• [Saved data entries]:
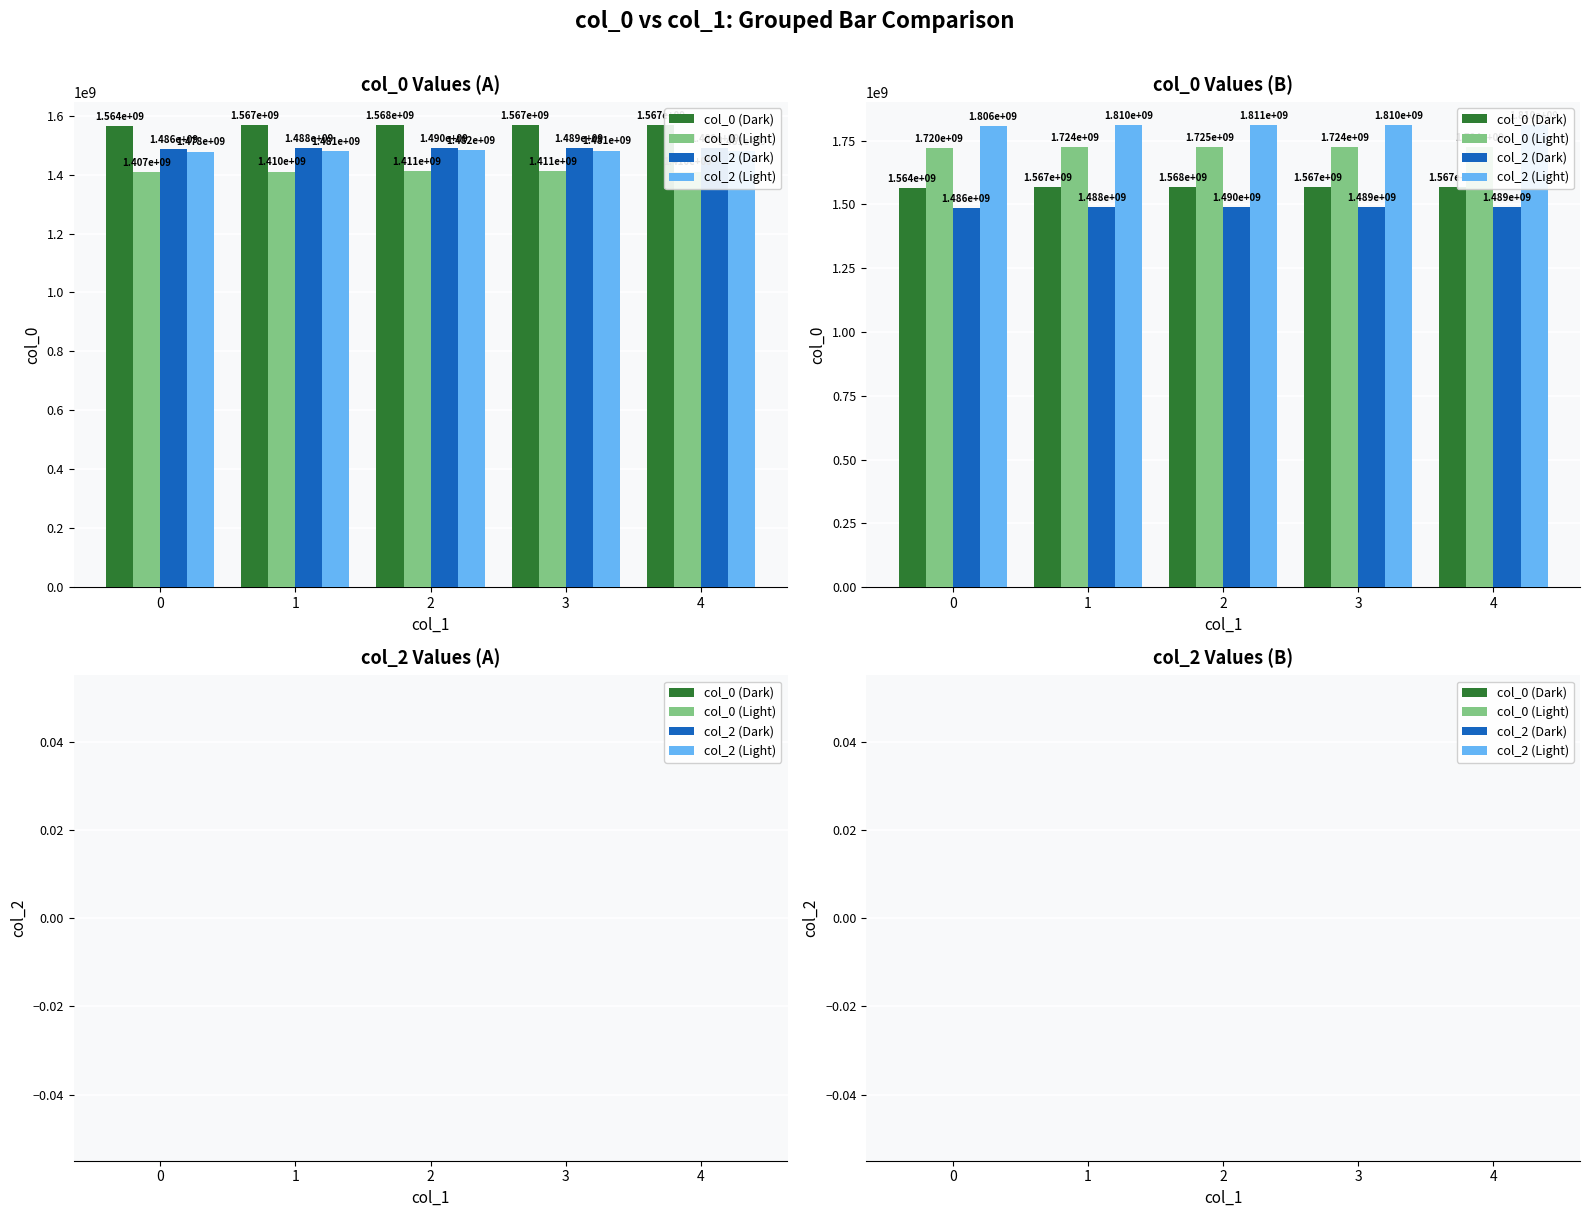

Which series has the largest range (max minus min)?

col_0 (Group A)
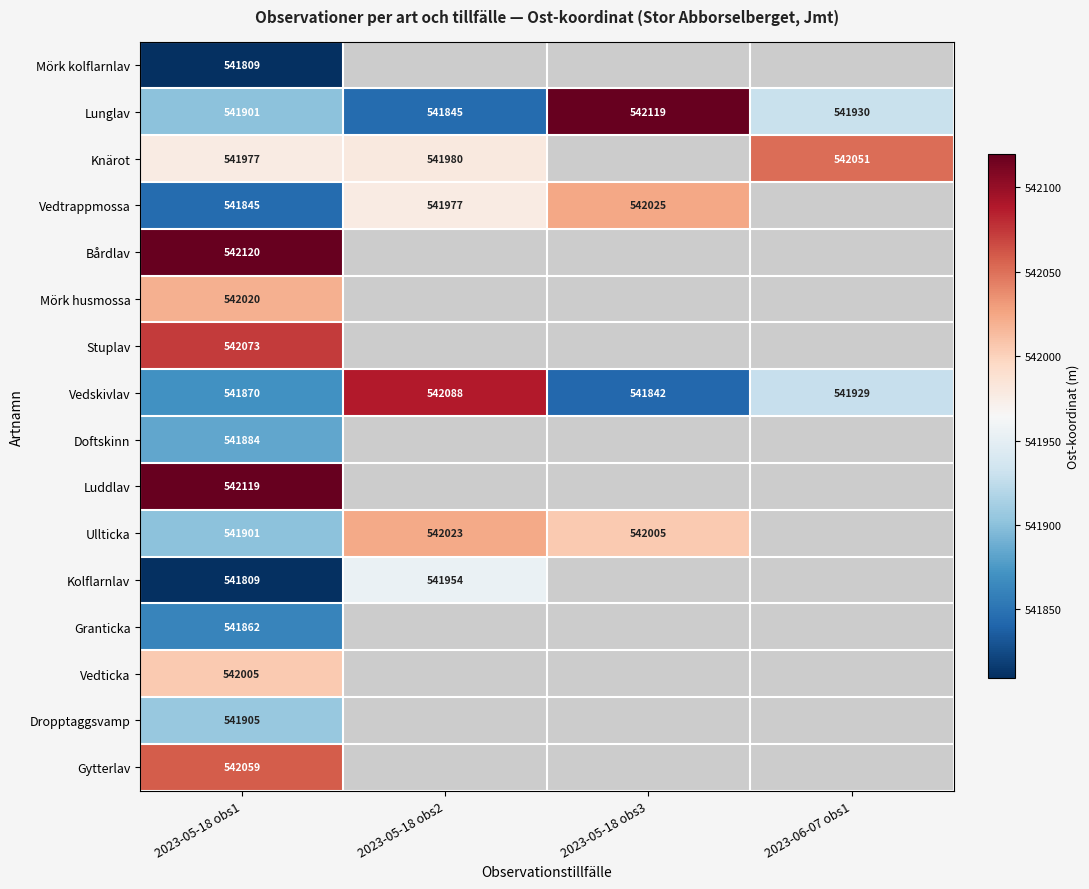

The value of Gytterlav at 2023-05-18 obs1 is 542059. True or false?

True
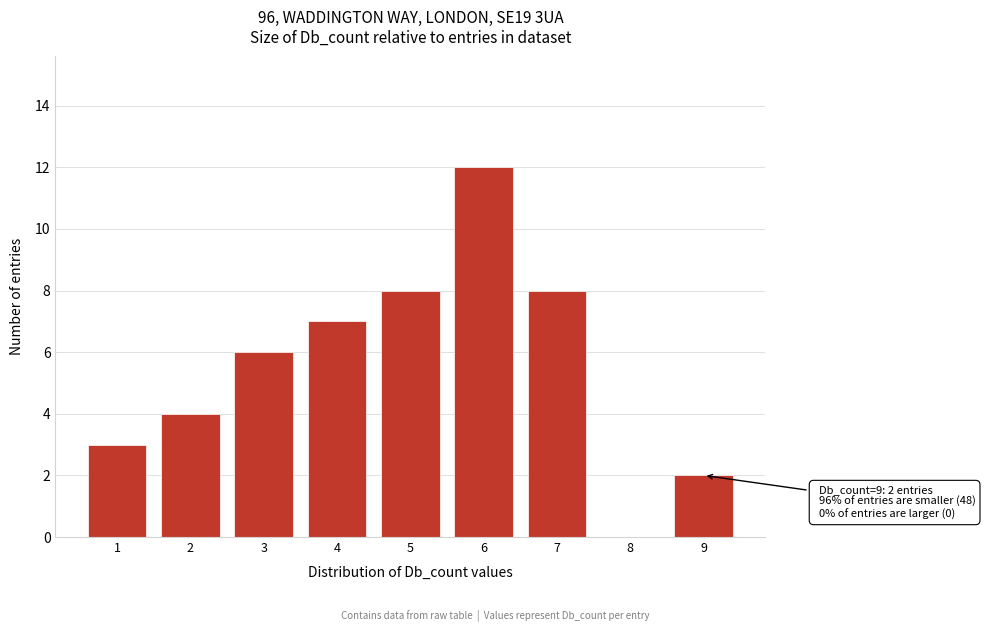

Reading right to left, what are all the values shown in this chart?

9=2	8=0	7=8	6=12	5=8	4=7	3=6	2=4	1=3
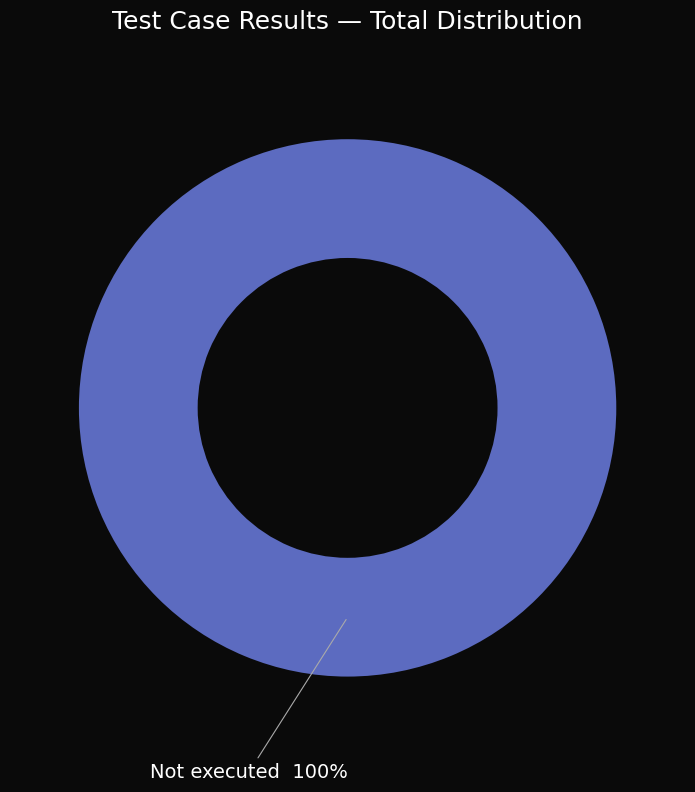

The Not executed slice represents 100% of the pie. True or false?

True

• [WHAT YOU ARE ASKED TO DO]: Show each line from the listing above that contains the word "True", matching case exactly.

• [ANSWER BOX]:
The value of Gytterlav at 2023-05-18 obs1 is 542059. True or false?
True
The Not executed slice represents 100% of the pie. True or false?
True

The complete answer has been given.